Rolando Villazón, de son côté, possède toujours ce beau velours sombre et excelle dans le médium, mais les aigus sont totalement absents. Cela dit, le chouchou du public a déjà conquis son auditoire avant d’ouvrir la bouche et n’a aucun mal à parachever la séduction avec quelques accents tendres, un peu de moelleux et le velouté dont il est capable, dans des airs soigneusement choisis, assez peu connus, comme « L’esule » de Verdi, potentiellement très émouvants. Mais Rolando Villazón, c’est avant tout un comédien-né qui cultive les facéties, rien que pour nos yeux, jusqu’à la limite du bon goût. Heureusement, le plus souvent sa gestuelle corporelle évoque plutôt le travail et la poésie d’un Chaplin et notre comique a encore de très beaux jours devant lui. Il faut le voir, par exemple, soulever alternativement ses épais sourcils qu’il a très expressifs pour accompagner la tarentelle, en une danse muette particulièrement réussie. Il parvient instantanément à faire rire le public, régulièrement hilare. Il faut dire qu’il a trouvé, avec Ildar Abdrazakov, un partenaire de choc pour un duo comique qui pourrait perdurer, tant le couple fonctionne bien. Entre autres bouffonneries, la basse russe, après avoir copieusement sifflé son air de Mefistofele et fait semblant de ne plus y parvenir, se fait aider par le public, puis retrouve son meilleur doigté pour siffler son partenaire et le convoquer sur scène. Plus tard, il lui claque la porte des coulisses au nez pour l’obliger à retourner saluer, roule des mécaniques comme Aldo Maccione sur la plage, en version revisitée de Plus beau que moi tu meurs… Mais on retiendra surtout son interprétation impeccable de « La calunnia è un venticello », où il excelle en bouffe rossinienne, voix et mimiques au diapason. Et pour juger de sa complicité avec Rolando Villazon, on ne peut que recommander de se délecter de leur pas de deux visible sur les réseaux sociaux. Les voix, elles aussi, sonnent plutôt bien ensemble. Cela dit, l’assemblage conjoint de « Granada » et « Ochi chyornie » détonne, surtout pour le dernier, passé à la moulinette russe.

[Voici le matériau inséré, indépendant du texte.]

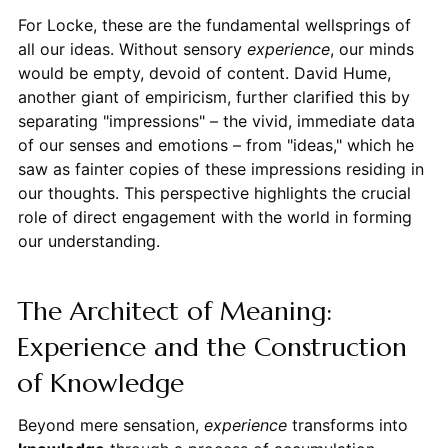
For Locke, these are the fundamental wellsprings of
all our ideas. Without sensory
experience
, our minds
would be empty, devoid of content. David Hume,
another giant of empiricism, further clarified this by
separating "impressions" – the vivid, immediate data
of our senses and emotions – from "ideas," which he
saw as fainter copies of these impressions residing in
our thoughts. This perspective highlights the crucial
role of direct engagement with the world in forming
our understanding.
The Architect of Meaning:
Experience and the Construction
of Knowledge
Beyond mere sensation,
experience
transforms into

Si le répertoire est un tantinet léger et saute allégrement du coq à l’âne, il permet néanmoins d’admirer la beauté du nuancier de la basse russe. Ce diable d’homme est à l’aise dans tous les styles et en particulier dans la romance. La mélodie de Rachmaninov qu’il nous susurre, digne de figurer sur n’importe quelle compilation de « Larmes de la musique russe », est proprement à tomber et il nous diffuse, au minimum, un peu de quantum of solace. La basse sait caractériser tous ses rôles, galbe harmonieusement les phrases, même si on aimerait l’entendre articuler plus distinctement l’italien, et par-dessus tout, ses aigus sont pur miel. Les deux artistes distribuent des baisers aussi bien que leurs fleurs, au terme de leur show : Ildar Abdrazakov offre une rose sortie de son bouquet à chaque membre féminin de l’orchestre quand Rolando Villazón s’exerce au lancer de roses dans le public. Gageons qu’à Paris, le 9 décembre, on vivra une deuxième fois une expérience similaire, après tout plutôt plaisante.